Instructions to follow ▸ Transcribe the records that follow. Keep every word exactly, and drop the pictures.

Exercise data ▸
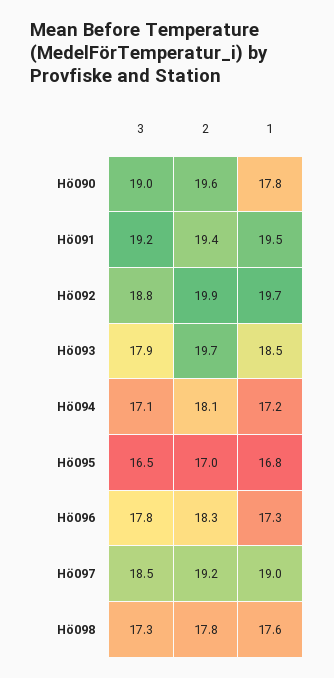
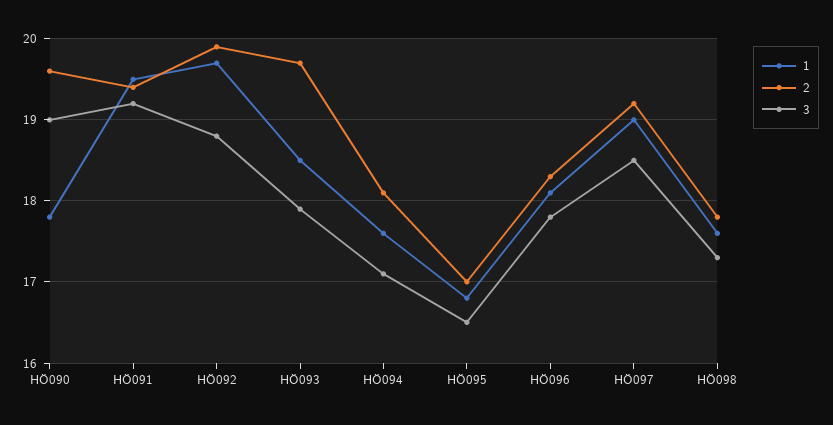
  {
    "3": {
      "Hö090": 19,
      "Hö091": 19.2,
      "Hö092": 18.8,
      "Hö093": 17.9,
      "Hö094": 17.1,
      "Hö095": 16.5,
      "Hö096": 17.8,
      "Hö097": 18.5,
      "Hö098": 17.3
    },
    "2": {
      "Hö090": 19.6,
      "Hö091": 19.4,
      "Hö092": 19.9,
      "Hö093": 19.7,
      "Hö094": 18.1,
      "Hö095": 17,
      "Hö096": 18.3,
      "Hö097": 19.2,
      "Hö098": 17.8
    },
    "1": {
      "Hö090": 17.8,
      "Hö091": 19.5,
      "Hö092": 19.7,
      "Hö093": 18.5,
-     "Hö094": 17.2,
+     "Hö094": 17.6,
      "Hö095": 16.8,
-     "Hö096": 17.3,
+     "Hö096": 18.1,
      "Hö097": 19,
      "Hö098": 17.6
    }
  }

Solution to this problem ▸
  {
    "3": {
      "Hö090": 19,
      "Hö091": 19.2,
      "Hö092": 18.8,
      "Hö093": 17.9,
      "Hö094": 17.1,
      "Hö095": 16.5,
      "Hö096": 17.8,
      "Hö097": 18.5,
      "Hö098": 17.3
    },
    "2": {
      "Hö090": 19.6,
      "Hö091": 19.4,
      "Hö092": 19.9,
      "Hö093": 19.7,
      "Hö094": 18.1,
      "Hö095": 17,
      "Hö096": 18.3,
      "Hö097": 19.2,
      "Hö098": 17.8
    },
    "1": {
      "Hö090": 17.8,
      "Hö091": 19.5,
      "Hö092": 19.7,
      "Hö093": 18.5,
-     "Hö094": 17.2,
+     "Hö094": 17.6,
      "Hö095": 16.8,
-     "Hö096": 17.3,
+     "Hö096": 18.1,
      "Hö097": 19,
      "Hö098": 17.6
    }
  }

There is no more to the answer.